18 February, 2010

Lotus F1 revives Malaysian F1 Dreams.

It looks set now that Malaysians can once again be proud to be associated to the FIA F1. Not too long ago we had a shot in the form of Alex Yong but with some problems obtaining sponsorship the exit was done quietly.

Now the think tank of Air Asia Tony Fernandes and our own young blood race driver Fairuz Fauzy of the Mofaz empire, we Malaysians can be proud watching the race on weekends. So what if Fairuz is just a test driver, many top F1 drivers started as test drivers for F1 development teams before graduating into the race proper teams.

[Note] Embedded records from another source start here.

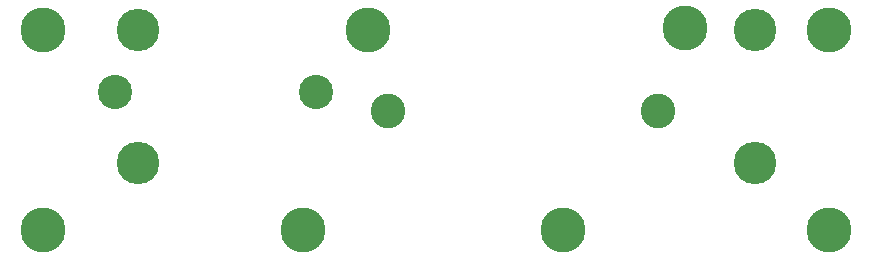
<source format=gbs>
%FSLAX34Y34*%
G04 Gerber Fmt 3.4, Leading zero omitted, Abs format*
G04 (created by PCBNEW (2014-01-19 BZR 4624)-product) date 5/23/2014 12:26:44 AM*
%MOIN*%
G01*
G70*
G90*
G04 APERTURE LIST*
%ADD10C,0.005906*%
%ADD11C,0.149606*%
%ADD12C,0.114173*%
%ADD13C,0.115748*%
%ADD14C,0.141732*%
G04 APERTURE END LIST*
G54D10*
G54D11*
X33858Y-7480D03*
X33858Y-14173D03*
X25000Y-14173D03*
X16338Y-14173D03*
X7677Y-14173D03*
X7677Y-7480D03*
X18503Y-7480D03*
G54D12*
X16771Y-9566D03*
X10078Y-9566D03*
G54D13*
X28161Y-10196D03*
X19161Y-10196D03*
G54D14*
X10826Y-11929D03*
X10826Y-7480D03*
X31417Y-7480D03*
X31417Y-11929D03*
G54D11*
X29055Y-7440D03*
M02*

</source>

However I am very much puzzled by Petronas who opted to sponsor Mercedes instead of Lotus. Lotus is Proton owned thus makes perfect sense to support local interest. Anyway, after the first test run it all seems alright for a team that about 7 months back was just a wet dream. Looks like when we Malaysians put our foot down to do something it pretty much happens.

Honestly I can't wait for the season proper to start. I dont really care if Lotus is at the bottom of the point rankings, but at least they can finish every single race in the 2010 season. That alone is a pretty awesome achievement.


Chauncey Gardener said...

Petronas chose Mercedes as they felt that they would get better brand exposure instead of Lotus.

Purely commercial decision.

Chauncey Gardener said...

Some food for thought.


Heikki Kovalainen has admitted that his new car, the Lotus T127, is worse than the Minardi he tested more than six years ago.

Minardi chief Paul Stoddart gave the then 22-year-old Finn a two-day test at Vallelunga in late 2003 and nearly signed him to race.

When asked by Finland's Turun Sanomat to compare the Minardi with the Lotus, fielded by the new Malaysian backed team in 2010, Kovalainen answered: "It's difficult because the tires are so different.

"But the Lotus is probably missing more aerodynamically than the Minardi cars (were) when you compare them with the top (cars)."

At the end of 2003, the Minardis were regularly 5 seconds off the pace of the leaders, while Kovalainen's teammate Jarno Trulli said last weekend that he thinks the T127 is about four seconds behind.

Kovalainen was nearly 5 seconds behind when the 2010 pre-season came to a close at Barcelona on Sunday.

But in 2010, there is more parity between teams in terms of engine and tire performance, meaning the differences in lap time is substantially due to the chassis.

Kovalainen, now 28, admitted that Lotus' "biggest problem" currently is aerodynamics.

To Turun Sanomat, he also rued his pre-season preparations, revealing that he has "never gone into a season with less testing".

Team boss Tony Fernandes thinks Lotus has progressed well this winter.

"We reckon we will be 3.5 seconds off the fastest car (in Bahrain), an improvement of 5 seconds from Jerez. We keep chipping away," he said.